Instructions to follow = Render the stretch of lines from the one containing "family: Phoridae" through the last line as a Markdown table with the columns Row and Line, numbering each row and leaving out blank lines.

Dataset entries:

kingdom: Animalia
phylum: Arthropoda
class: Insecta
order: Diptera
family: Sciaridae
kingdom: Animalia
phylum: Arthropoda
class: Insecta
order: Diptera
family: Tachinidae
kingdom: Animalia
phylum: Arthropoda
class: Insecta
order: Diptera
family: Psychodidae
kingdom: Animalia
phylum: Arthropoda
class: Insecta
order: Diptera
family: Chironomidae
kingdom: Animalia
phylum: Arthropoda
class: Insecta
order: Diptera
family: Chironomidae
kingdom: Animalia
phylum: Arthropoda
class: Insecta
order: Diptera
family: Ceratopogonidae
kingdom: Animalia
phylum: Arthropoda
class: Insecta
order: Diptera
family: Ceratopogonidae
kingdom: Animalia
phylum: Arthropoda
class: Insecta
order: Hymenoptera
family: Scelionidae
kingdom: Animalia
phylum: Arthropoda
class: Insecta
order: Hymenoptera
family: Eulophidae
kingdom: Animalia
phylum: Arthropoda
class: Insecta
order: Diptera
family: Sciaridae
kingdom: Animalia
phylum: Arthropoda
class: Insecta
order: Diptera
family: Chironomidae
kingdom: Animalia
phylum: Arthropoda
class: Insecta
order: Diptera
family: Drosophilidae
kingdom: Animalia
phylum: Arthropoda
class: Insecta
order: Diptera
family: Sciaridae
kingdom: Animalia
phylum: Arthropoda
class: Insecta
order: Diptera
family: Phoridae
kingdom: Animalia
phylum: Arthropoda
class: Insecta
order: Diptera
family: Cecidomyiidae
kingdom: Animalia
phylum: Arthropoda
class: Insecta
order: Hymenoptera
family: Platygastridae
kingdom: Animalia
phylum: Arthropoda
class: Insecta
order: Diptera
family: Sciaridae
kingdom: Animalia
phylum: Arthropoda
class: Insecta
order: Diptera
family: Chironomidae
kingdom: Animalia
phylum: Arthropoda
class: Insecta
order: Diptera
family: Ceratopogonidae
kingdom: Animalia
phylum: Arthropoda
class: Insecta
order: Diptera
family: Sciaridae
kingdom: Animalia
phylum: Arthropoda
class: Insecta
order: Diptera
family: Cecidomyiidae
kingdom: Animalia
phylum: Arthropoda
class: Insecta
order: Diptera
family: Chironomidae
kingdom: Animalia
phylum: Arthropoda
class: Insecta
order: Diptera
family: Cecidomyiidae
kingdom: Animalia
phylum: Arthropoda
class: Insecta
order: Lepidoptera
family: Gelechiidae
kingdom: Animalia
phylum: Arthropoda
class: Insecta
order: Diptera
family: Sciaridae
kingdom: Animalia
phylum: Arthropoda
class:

Worked answer =
| Row | Line |
|---|---|
| 1 | family: Phoridae |
| 2 | kingdom: Animalia |
| 3 | phylum: Arthropoda |
| 4 | class: Insecta |
| 5 | order: Diptera |
| 6 | family: Cecidomyiidae |
| 7 | kingdom: Animalia |
| 8 | phylum: Arthropoda |
| 9 | class: Insecta |
| 10 | order: Hymenoptera |
| 11 | family: Platygastridae |
| 12 | kingdom: Animalia |
| 13 | phylum: Arthropoda |
| 14 | class: Insecta |
| 15 | order: Diptera |
| 16 | family: Sciaridae |
| 17 | kingdom: Animalia |
| 18 | phylum: Arthropoda |
| 19 | class: Insecta |
| 20 | order: Diptera |
| 21 | family: Chironomidae |
| 22 | kingdom: Animalia |
| 23 | phylum: Arthropoda |
| 24 | class: Insecta |
| 25 | order: Diptera |
| 26 | family: Ceratopogonidae |
| 27 | kingdom: Animalia |
| 28 | phylum: Arthropoda |
| 29 | class: Insecta |
| 30 | order: Diptera |
| 31 | family: Sciaridae |
| 32 | kingdom: Animalia |
| 33 | phylum: Arthropoda |
| 34 | class: Insecta |
| 35 | order: Diptera |
| 36 | family: Cecidomyiidae |
| 37 | kingdom: Animalia |
| 38 | phylum: Arthropoda |
| 39 | class: Insecta |
| 40 | order: Diptera |
| 41 | family: Chironomidae |
| 42 | kingdom: Animalia |
| 43 | phylum: Arthropoda |
| 44 | class: Insecta |
| 45 | order: Diptera |
| 46 | family: Cecidomyiidae |
| 47 | kingdom: Animalia |
| 48 | phylum: Arthropoda |
| 49 | class: Insecta |
| 50 | order: Lepidoptera |
| 51 | family: Gelechiidae |
| 52 | kingdom: Animalia |
| 53 | phylum: Arthropoda |
| 54 | class: Insecta |
| 55 | order: Diptera |
| 56 | family: Sciaridae |
| 57 | kingdom: Animalia |
| 58 | phylum: Arthropoda |
| 59 | class: |